Document extract:
* * *
Researchers Suggest Solo Famous Artists Die Yonger
A new study suggests that solo artists who are famous are twice as likely to die young compared to artists in a band.
The study by researchers from the University of Liverpool, published by online journal BMJ Open, suggests that while the chances of dying a premature death of a European solo performer is one in 10, for American soloists, the chance is one in five.
Researchers believe that the chance of dying of an artist who is in a band is much lesser perhaps because of the support offered by fellow band mates.
The study revealed that solo rock and pop artists from North America have a 22.8 percent increased risk of dying prematurely compared with a 10.2 percent increased risk for band members, according to a report in Mail Online.
The researchers said that European solo performers had a 9.8 percent higher risk of dying an early death when compared to 5.4 percent increased risk for band members.
"Rock and pop star survival seems to relate to whether they have pursued successful solo careers," the researchers wrote.
"While this may simply be a proxy for level of fame, with solo performers often attracting more attention than, for instance, a drummer or keyboard player in a band, it also raises the issue of peer support as a protective factor. Thus, further research should address whether bands provide a mutual support mechanism that offers protective health effects."
Honey Langcaster-James, a psychologist who specializes in celebrity behavior, also supports the belief that the support of band members may be significant.
"Solo artists in general approach life in a solitary manner - deliberately choosing to go it alone. They can find themselves in a situation where everyone around them are paid employees - the PR guru, their manger - all interested in them from a financial point of view and not in their personal needs - it's hard for the artist to know who to trust. They travel a lot, are away from friends and family for long periods of time and only seen for their public image, not their real self - which can make them feel inferior, isolated and invalidated," she told BBC.
She also said that research has shown in the general public too, that people with support have a longer life span.
The music industry has recently witnessed premature deaths of artists such as Amy Winehouse, Whitney Houston and Michael Jackson.
For the study, the researchers examined data concerning 1,489 rock and pop stars who became popular between the years 1956 and 2006.
The researchers found through their study that about half of those who died as a result of drugs, alcohol or violence had at least one adverse childhood experience.
"Adverse experiences in early life may leave some predisposed to health-damaging behaviours, with fame and extreme wealth providing greater opportunities to engage in risk-taking," the authors were quoted as saying by Mail Online.
"Millions of youths wish to emulate their icons. It is important they recognise that substance use and risk-taking may be rooted in childhood adversity rather than seeing them as symbols of success."
* * *
Chart understanding data
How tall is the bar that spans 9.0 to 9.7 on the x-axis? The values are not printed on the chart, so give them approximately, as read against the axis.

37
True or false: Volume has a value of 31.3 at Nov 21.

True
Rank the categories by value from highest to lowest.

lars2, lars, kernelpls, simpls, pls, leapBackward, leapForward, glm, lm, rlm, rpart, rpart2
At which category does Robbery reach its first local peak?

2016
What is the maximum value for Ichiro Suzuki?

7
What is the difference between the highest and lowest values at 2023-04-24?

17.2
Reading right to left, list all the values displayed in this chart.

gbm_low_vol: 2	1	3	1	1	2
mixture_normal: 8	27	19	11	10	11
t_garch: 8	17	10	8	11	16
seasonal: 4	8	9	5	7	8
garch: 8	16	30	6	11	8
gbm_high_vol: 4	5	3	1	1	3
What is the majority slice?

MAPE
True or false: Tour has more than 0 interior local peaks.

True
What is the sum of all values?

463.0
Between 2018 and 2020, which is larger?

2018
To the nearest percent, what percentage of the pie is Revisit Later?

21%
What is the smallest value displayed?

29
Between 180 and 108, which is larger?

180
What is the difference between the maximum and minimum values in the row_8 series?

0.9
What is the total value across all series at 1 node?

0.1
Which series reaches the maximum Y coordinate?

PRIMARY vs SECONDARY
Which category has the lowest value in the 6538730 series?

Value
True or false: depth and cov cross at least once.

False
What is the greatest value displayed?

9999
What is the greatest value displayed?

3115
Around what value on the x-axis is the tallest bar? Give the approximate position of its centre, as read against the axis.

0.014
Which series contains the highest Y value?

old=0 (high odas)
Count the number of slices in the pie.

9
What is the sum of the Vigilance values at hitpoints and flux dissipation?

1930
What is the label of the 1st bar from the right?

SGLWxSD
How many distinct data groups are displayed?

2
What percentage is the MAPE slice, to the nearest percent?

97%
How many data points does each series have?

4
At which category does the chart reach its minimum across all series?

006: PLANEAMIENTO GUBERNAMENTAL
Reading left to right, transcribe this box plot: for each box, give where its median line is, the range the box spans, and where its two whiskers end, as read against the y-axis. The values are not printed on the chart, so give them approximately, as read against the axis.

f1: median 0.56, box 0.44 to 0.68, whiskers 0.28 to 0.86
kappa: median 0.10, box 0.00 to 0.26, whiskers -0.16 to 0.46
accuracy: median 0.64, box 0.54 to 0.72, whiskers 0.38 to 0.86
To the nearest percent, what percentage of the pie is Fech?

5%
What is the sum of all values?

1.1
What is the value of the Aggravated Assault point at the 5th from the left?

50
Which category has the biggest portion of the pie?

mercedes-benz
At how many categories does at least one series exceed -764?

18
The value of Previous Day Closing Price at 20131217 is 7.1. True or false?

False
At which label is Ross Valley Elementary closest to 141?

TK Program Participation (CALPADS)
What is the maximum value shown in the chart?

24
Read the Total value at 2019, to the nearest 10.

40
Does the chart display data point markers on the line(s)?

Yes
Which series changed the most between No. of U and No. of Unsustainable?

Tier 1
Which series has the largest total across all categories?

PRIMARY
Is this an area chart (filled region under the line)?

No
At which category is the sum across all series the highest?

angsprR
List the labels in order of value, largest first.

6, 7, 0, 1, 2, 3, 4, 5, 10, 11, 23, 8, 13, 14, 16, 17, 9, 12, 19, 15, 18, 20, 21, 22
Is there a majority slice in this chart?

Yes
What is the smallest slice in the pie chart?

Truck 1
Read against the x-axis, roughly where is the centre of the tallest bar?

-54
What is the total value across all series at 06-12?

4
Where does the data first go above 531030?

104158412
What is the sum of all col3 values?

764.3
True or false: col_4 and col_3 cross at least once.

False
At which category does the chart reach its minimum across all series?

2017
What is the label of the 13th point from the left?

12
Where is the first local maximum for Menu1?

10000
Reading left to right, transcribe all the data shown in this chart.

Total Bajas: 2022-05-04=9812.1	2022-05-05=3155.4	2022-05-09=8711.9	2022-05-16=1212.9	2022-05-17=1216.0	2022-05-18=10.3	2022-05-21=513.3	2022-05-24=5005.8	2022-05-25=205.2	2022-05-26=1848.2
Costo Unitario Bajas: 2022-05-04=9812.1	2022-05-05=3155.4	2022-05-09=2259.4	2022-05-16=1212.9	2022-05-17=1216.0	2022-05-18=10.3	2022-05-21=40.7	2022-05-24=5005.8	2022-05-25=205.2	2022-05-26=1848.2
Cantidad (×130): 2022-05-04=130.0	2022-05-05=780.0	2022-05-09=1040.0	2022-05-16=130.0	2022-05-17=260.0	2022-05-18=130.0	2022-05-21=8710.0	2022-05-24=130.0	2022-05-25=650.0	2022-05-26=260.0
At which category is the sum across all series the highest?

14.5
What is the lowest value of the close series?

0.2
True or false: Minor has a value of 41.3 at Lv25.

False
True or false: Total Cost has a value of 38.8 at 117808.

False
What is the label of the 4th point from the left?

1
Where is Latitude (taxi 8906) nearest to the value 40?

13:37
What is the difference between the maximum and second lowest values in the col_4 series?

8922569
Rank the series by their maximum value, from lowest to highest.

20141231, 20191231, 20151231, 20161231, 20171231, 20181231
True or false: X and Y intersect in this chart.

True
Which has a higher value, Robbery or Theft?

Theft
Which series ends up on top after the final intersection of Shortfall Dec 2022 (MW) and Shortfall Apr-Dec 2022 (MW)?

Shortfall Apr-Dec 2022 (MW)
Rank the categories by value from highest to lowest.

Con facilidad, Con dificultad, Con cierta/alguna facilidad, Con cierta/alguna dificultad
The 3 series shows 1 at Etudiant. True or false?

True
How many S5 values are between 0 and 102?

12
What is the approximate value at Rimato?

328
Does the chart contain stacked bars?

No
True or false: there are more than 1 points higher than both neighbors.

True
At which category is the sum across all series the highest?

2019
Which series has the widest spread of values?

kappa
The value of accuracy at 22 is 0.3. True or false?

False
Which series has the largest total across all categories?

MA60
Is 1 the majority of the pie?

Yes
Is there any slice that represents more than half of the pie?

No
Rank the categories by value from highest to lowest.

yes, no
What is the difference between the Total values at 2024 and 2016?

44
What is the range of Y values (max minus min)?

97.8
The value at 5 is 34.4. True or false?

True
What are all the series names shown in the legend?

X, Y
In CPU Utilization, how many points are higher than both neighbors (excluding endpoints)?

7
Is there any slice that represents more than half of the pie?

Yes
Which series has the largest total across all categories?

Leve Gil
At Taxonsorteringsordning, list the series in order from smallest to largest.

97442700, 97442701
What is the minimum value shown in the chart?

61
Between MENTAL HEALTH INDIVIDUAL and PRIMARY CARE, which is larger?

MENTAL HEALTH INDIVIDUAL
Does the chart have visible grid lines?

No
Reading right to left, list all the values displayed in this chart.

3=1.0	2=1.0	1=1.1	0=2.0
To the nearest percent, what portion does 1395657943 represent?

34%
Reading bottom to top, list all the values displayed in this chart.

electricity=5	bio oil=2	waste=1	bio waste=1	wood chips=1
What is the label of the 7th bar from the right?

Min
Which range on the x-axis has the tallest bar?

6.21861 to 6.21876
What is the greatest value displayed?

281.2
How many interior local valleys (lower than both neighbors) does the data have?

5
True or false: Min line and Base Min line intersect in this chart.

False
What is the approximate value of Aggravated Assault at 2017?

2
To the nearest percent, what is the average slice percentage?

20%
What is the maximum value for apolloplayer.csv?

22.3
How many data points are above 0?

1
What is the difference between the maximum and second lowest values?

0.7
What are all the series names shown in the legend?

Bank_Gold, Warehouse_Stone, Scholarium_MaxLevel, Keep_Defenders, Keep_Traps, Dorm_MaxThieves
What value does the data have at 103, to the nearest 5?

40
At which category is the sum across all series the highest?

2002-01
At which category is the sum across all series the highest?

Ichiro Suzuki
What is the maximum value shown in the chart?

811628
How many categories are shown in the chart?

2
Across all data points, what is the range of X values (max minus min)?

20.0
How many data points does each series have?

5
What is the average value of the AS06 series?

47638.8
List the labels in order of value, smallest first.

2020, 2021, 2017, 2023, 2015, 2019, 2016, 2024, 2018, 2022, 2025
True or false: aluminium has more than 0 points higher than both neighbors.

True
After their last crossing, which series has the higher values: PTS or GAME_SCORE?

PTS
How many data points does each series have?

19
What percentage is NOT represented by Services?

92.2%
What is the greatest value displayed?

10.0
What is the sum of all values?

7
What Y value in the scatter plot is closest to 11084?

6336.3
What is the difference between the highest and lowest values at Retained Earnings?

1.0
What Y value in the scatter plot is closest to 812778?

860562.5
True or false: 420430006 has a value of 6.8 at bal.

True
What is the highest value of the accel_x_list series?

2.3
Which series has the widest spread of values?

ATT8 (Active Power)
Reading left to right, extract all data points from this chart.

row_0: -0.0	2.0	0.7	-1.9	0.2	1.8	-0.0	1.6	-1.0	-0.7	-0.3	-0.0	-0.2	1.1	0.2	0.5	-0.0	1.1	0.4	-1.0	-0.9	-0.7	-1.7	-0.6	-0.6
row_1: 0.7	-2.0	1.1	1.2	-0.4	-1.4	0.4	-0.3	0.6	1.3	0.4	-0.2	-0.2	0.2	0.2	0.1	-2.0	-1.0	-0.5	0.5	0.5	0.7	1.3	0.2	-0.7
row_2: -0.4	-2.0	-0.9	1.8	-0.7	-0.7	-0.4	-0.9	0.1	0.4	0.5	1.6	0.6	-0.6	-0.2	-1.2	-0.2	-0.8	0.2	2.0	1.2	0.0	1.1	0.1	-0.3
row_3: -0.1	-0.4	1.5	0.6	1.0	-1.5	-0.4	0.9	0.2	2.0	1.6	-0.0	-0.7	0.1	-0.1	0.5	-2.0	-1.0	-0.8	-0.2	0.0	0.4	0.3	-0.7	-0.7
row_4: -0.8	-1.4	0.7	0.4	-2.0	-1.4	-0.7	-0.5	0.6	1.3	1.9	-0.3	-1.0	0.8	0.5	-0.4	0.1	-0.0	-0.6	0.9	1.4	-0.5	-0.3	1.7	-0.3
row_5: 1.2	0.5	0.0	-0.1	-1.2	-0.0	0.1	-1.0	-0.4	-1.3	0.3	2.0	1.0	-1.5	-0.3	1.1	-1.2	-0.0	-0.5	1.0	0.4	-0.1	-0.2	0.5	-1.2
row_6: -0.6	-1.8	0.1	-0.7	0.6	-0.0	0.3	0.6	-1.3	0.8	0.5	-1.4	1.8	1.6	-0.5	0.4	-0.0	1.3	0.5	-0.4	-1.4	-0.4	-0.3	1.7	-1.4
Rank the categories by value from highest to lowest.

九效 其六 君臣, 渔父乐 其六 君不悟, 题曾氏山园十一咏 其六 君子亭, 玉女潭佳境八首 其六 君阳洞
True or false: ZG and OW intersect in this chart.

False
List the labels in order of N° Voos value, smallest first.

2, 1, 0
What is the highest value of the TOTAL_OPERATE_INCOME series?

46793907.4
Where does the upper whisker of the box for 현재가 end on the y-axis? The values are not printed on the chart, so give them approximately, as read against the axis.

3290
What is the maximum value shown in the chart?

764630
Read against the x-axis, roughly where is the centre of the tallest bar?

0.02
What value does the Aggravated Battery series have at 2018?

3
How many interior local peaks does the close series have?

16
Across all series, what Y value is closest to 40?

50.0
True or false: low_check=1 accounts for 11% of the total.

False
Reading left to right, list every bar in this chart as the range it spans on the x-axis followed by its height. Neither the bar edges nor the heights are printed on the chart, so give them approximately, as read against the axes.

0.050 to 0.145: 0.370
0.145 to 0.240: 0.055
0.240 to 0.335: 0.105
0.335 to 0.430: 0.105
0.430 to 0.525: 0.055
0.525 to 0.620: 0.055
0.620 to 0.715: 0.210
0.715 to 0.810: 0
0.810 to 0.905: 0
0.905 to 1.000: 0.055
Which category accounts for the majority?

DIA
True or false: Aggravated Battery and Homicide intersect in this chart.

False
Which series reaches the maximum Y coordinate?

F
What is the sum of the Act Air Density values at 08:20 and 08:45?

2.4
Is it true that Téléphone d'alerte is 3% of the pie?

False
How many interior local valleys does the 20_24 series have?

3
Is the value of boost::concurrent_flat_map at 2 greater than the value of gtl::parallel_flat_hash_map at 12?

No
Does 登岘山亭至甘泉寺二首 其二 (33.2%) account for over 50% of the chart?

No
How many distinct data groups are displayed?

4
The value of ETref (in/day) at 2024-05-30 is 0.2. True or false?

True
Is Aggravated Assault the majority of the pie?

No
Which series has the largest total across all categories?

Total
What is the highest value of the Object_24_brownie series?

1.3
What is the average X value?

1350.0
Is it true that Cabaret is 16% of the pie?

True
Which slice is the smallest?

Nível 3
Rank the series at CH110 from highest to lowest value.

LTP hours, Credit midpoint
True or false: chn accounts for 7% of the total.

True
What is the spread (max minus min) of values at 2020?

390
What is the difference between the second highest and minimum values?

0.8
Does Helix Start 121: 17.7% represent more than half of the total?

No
* * *
Parts of the exercise:
1. List every percentage figure given in the article on famous solo artists.
2. Echo the stretch of the article on famous solo artists from "For the study, the" through "adverse childhood experience.".
3. According to the article on famous solo artists, how many rock and pop stars did the researchers examine data on?
This listing was taken from a separate source and is unrelated to the article on famous solo artists.

Answers provided:
1. 22.8 percent, 10.2 percent, 9.8 percent, 5.4 percent

2.
For the study, the researchers examined data concerning 1,489 rock and pop stars who became popular between the years 1956 and 2006.
The researchers found through their study that about half of those who died as a result of drugs, alcohol or violence had at least one adverse childhood experience.

3. 1,489 rock and pop stars who became popular between 1956 and 2006.